I’ve been to Chicago only once; they have a zoo in Grant park which is both free and seamlessly incorporated into the park. You’re taking a walk, not bothering anyone, and all of sudden you realize you’ve been looking at tapirs for five minutes. There is also a restaurant called the Billy Goat Tavern that the “Cheezburger cheezburger” sketch was based on and the burgers are so good that for hours afterwards, I was purposely belching just to retaste them.

And I went to the top of the Sears Tower, because it’s the law.

My connection to the Windy City is, I’m trying to get at, slight and superficial at best. Which is why the choice to listen to every single Dead show (within certain stringent, yet highly arbitrary limits) ever played in Chicago confuses me.

We begin with 12/3/79 at the Uptown Theater. (What a wonderful name: it grounds you in place and lifts you up simultaneously, poetry by excision…plus, none of that excruciating use of the British spelling bullshit. Theater is an American invention, and for that matter, so is the English language.  Fuck England. Y’know why? Because it’s Friday night and I’m home eating fried chicken and blathering on semi-nonsensically about a band led by a man who married a woman named fucking Mountain Girl. I can’t decide whether I’m a fox or a hedgehog when it comes to bad decisions: have I made one big awful choice, or millions of tiny horrid one? At least I have my chicken.)

A show without much acclaim, from a year that gets very little attention, in a city that at first glance looks like it was more immune to the charms of our favorite drug-soaked gibbons than other cities.  They played Boston, an exponentially smaller city, the same number of times; Philly, an exceptionally smelly and pointless place, more.

Maybe it was the relative dearth of colleges. Maybe the Dead made the (entirely righteous and Godly) decision that if these pork-infused Chicagoans insisted on calling that gooey tomato abortion ‘pizza’, then they were people to have no truck with. Maybe it was the fact that the Picasso sculpture used to have a dick before a certain someone punched it off. These are all logical and historically plausible reasons, especially the thing about Billy. The entire day before, he could be heard muttering darkly, “Modernist bullshit. Its eyes are like the eyes of every slum owner who made a buck off the small and weak. And of every building inspector who took a wad from a slum owner to make it all possible. I’m gonna punch it in the dick.”

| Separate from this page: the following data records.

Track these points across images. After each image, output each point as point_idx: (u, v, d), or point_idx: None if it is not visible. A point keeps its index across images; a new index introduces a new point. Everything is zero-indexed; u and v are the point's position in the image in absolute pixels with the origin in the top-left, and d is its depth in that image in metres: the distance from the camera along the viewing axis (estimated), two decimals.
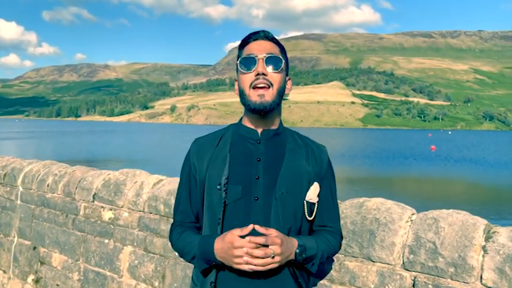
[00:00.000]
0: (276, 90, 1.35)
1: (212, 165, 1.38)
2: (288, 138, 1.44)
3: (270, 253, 1.19)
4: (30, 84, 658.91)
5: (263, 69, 1.33)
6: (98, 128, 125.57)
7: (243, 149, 1.39)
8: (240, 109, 1.45)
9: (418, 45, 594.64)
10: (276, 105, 1.36)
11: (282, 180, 1.33)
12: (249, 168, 1.35)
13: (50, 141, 56.40)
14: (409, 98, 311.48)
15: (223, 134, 1.46)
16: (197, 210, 1.46)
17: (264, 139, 1.40)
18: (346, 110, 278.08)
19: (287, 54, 1.47)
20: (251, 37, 1.40)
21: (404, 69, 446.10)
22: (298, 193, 1.35)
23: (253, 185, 1.33)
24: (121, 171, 3.29)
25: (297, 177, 1.36)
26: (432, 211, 2.00)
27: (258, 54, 1.35)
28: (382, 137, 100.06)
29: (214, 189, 1.35)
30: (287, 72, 1.45)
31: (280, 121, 1.46)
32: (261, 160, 1.37)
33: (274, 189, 1.32)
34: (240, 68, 1.38)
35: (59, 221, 3.49)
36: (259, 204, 1.32)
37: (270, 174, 1.34)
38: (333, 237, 1.45)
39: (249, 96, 1.35)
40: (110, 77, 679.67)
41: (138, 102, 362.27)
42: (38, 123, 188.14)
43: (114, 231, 3.06)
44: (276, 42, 1.40)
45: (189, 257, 1.38)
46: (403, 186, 22.61)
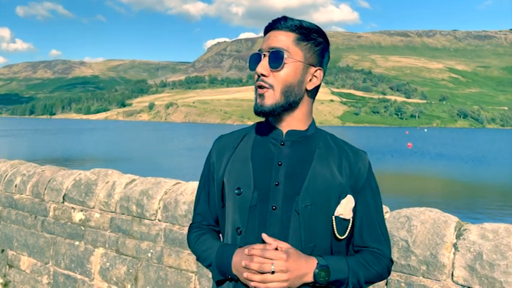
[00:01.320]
0: (280, 91, 1.16)
1: (231, 166, 1.25)
2: (320, 142, 1.24)
3: (268, 268, 1.05)
4: (2, 81, 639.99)
5: (262, 68, 1.17)
6: (73, 126, 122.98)
7: (265, 150, 1.23)
8: (219, 107, 1.30)
9: (395, 44, 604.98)
10: (280, 108, 1.17)
11: (306, 190, 1.15)
12: (268, 173, 1.19)
13: (22, 139, 54.90)
14: (387, 96, 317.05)
15: (246, 133, 1.32)
16: (216, 213, 1.33)
17: (290, 141, 1.22)
18: (325, 107, 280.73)
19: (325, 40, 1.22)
20: (269, 27, 1.22)
21: (382, 67, 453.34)
22: (326, 207, 1.16)
23: (272, 192, 1.16)
24: (92, 170, 3.19)
25: (325, 188, 1.16)
26: (405, 209, 2.01)
27: (263, 48, 1.19)
28: (360, 135, 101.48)
29: (232, 193, 1.22)
30: (318, 62, 1.21)
31: (311, 121, 1.27)
32: (282, 164, 1.19)
33: (296, 199, 1.15)
34: (248, 65, 1.24)
35: (27, 223, 3.37)
36: (277, 215, 1.15)
37: (292, 182, 1.17)
38: (376, 259, 1.21)
39: (256, 97, 1.21)
40: (86, 74, 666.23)
41: (116, 99, 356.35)
42: (11, 121, 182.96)
43: (85, 233, 2.97)
44: (293, 29, 1.17)
45: (206, 263, 1.27)
46: (379, 183, 22.93)
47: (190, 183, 2.73)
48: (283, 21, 1.18)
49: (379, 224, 1.25)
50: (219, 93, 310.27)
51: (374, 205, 1.25)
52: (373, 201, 1.25)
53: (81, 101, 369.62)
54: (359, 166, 1.23)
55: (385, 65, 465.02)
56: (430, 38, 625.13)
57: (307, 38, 1.18)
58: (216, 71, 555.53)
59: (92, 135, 68.95)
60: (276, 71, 1.16)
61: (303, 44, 1.18)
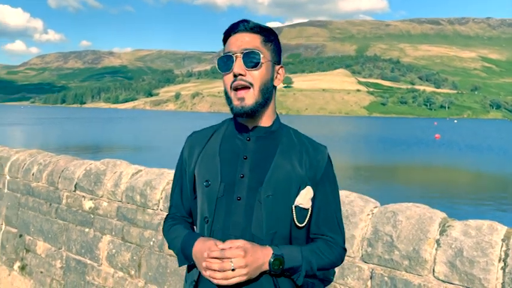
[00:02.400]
0: (258, 89, 1.25)
1: (201, 161, 1.34)
2: (283, 137, 1.33)
3: (228, 267, 1.12)
4: (35, 71, 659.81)
5: (239, 68, 1.23)
6: (102, 115, 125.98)
7: (232, 145, 1.32)
8: None
9: (425, 32, 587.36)
10: (259, 106, 1.26)
11: (268, 181, 1.24)
12: (234, 166, 1.28)
13: (54, 127, 56.71)
14: (415, 86, 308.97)
15: (216, 129, 1.40)
16: (189, 205, 1.43)
17: (255, 136, 1.32)
18: (351, 98, 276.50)
19: (278, 40, 1.33)
20: (231, 30, 1.29)
21: (411, 56, 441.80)
22: (286, 197, 1.25)
23: (237, 184, 1.25)
24: (102, 161, 3.32)
25: (286, 179, 1.25)
26: (392, 204, 2.02)
27: (235, 50, 1.25)
28: (386, 125, 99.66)
29: (201, 186, 1.31)
30: (278, 60, 1.32)
31: (275, 118, 1.35)
32: (247, 158, 1.28)
33: (259, 190, 1.23)
34: (218, 68, 1.30)
35: (43, 210, 3.55)
36: (242, 205, 1.24)
37: (256, 174, 1.26)
38: (329, 248, 1.29)
39: (231, 99, 1.27)
40: (114, 64, 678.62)
41: (143, 89, 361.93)
42: (44, 110, 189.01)
43: (94, 221, 3.12)
44: (257, 31, 1.28)
45: (175, 251, 1.36)
46: (399, 174, 22.60)
47: None
48: (246, 23, 1.26)
49: (335, 214, 1.33)
50: None
51: (332, 196, 1.33)
52: (331, 192, 1.33)
53: (110, 91, 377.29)
54: (318, 159, 1.31)
55: (415, 54, 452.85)
56: (462, 26, 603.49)
57: (269, 39, 1.29)
58: None
59: (118, 124, 70.48)
60: (254, 70, 1.23)
61: (268, 45, 1.28)
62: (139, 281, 2.78)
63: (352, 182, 18.75)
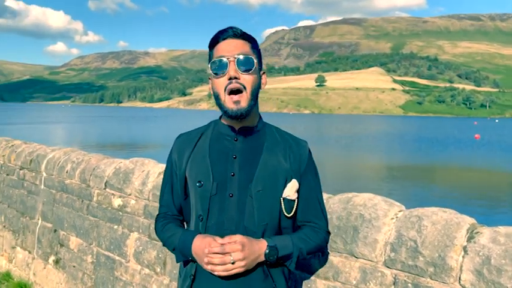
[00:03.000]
0: (250, 92, 1.33)
1: (192, 162, 1.41)
2: (267, 135, 1.44)
3: (228, 260, 1.22)
4: (75, 71, 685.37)
5: (235, 72, 1.30)
6: (138, 114, 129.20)
7: (220, 146, 1.40)
8: (276, 96, 1.49)
9: (464, 28, 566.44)
10: (252, 107, 1.34)
11: (258, 177, 1.34)
12: (224, 165, 1.36)
13: (91, 126, 58.68)
14: (454, 84, 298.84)
15: (204, 131, 1.48)
16: (179, 204, 1.51)
17: (242, 136, 1.41)
18: (386, 96, 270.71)
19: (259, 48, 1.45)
20: (220, 36, 1.36)
21: (450, 54, 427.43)
22: (275, 190, 1.35)
23: (229, 182, 1.34)
24: (131, 160, 3.40)
25: (274, 174, 1.36)
26: (418, 208, 1.96)
27: (228, 55, 1.31)
28: (423, 125, 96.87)
29: (194, 186, 1.38)
30: (261, 66, 1.43)
31: (259, 117, 1.46)
32: (237, 157, 1.37)
33: (250, 186, 1.33)
34: (212, 71, 1.35)
35: (75, 206, 3.67)
36: (234, 201, 1.33)
37: (245, 172, 1.35)
38: (315, 233, 1.45)
39: (225, 102, 1.33)
40: (149, 63, 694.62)
41: (177, 88, 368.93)
42: (82, 109, 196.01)
43: (122, 218, 3.20)
44: (246, 38, 1.37)
45: (170, 248, 1.44)
46: (434, 175, 21.89)
47: None
48: (235, 30, 1.34)
49: (319, 202, 1.47)
50: (275, 82, 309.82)
51: (314, 186, 1.46)
52: (314, 182, 1.46)
53: (146, 90, 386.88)
54: (301, 153, 1.42)
55: (453, 51, 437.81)
56: (504, 22, 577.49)
57: (255, 46, 1.38)
58: (274, 59, 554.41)
59: (152, 123, 72.07)
60: (247, 74, 1.31)
61: (255, 52, 1.37)
62: (165, 278, 2.83)
63: (383, 182, 18.36)
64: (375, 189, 15.58)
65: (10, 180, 4.69)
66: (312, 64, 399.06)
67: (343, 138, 44.89)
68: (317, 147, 34.32)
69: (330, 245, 2.05)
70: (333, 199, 2.17)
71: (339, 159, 27.24)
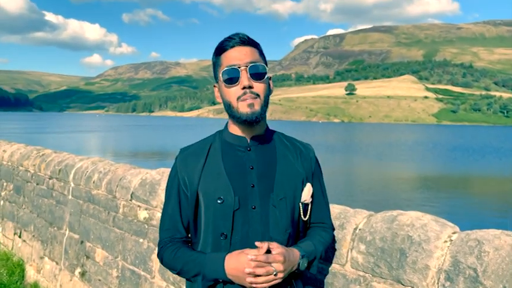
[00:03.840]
0: (263, 99, 1.31)
1: (206, 178, 1.34)
2: (276, 142, 1.42)
3: (272, 271, 1.20)
4: (109, 82, 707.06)
5: (248, 81, 1.27)
6: (168, 123, 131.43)
7: (234, 157, 1.35)
8: (305, 104, 1.41)
9: (501, 34, 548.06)
10: (265, 112, 1.34)
11: (278, 186, 1.32)
12: (243, 178, 1.32)
13: (123, 134, 60.00)
14: (491, 92, 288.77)
15: (211, 143, 1.40)
16: (188, 226, 1.41)
17: (254, 146, 1.37)
18: (418, 105, 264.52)
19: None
20: (228, 43, 1.31)
21: (485, 60, 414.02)
22: (294, 196, 1.35)
23: (249, 194, 1.30)
24: (157, 170, 3.28)
25: (292, 181, 1.35)
26: (476, 231, 1.71)
27: (240, 63, 1.28)
28: (458, 134, 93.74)
29: (213, 203, 1.31)
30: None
31: (265, 124, 1.43)
32: (254, 168, 1.33)
33: (271, 196, 1.31)
34: (223, 81, 1.31)
35: (102, 218, 3.58)
36: (257, 213, 1.30)
37: (264, 182, 1.32)
38: (327, 233, 1.48)
39: (238, 108, 1.30)
40: (180, 74, 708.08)
41: (207, 98, 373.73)
42: (115, 118, 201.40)
43: (148, 231, 3.07)
44: (253, 44, 1.33)
45: (190, 275, 1.33)
46: (473, 187, 20.91)
47: None
48: (242, 37, 1.31)
49: (325, 202, 1.50)
50: (305, 91, 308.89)
51: (322, 186, 1.48)
52: (321, 183, 1.48)
53: (176, 100, 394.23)
54: (310, 156, 1.43)
55: (489, 58, 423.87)
56: None
57: (262, 52, 1.37)
58: (303, 68, 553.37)
59: (182, 131, 73.00)
60: (260, 82, 1.29)
61: (263, 57, 1.36)
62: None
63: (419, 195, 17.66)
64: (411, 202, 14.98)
65: (40, 189, 4.68)
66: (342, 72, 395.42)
67: (374, 147, 43.91)
68: (347, 157, 33.61)
69: (373, 269, 1.83)
70: (375, 217, 1.95)
71: (371, 170, 26.53)
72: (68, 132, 59.02)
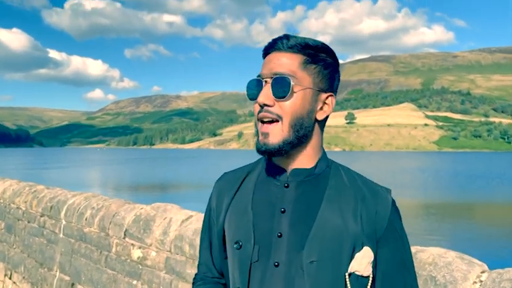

Anyway, check out the propulsive Jack-A-Roe, slathered in Brent’s Fender Rhodes (the shag carpet of musical instruments). Compare the warm, friendly sound to Keith’s BLOCK CHORDS OF DOOM during the his last years with the band. (They’re actually even quite notable as early as Fall of ’77, the entirety of wich I recently finished listening to. Sweet sweaty Christ, I need a woman in my life. Or a tapir.)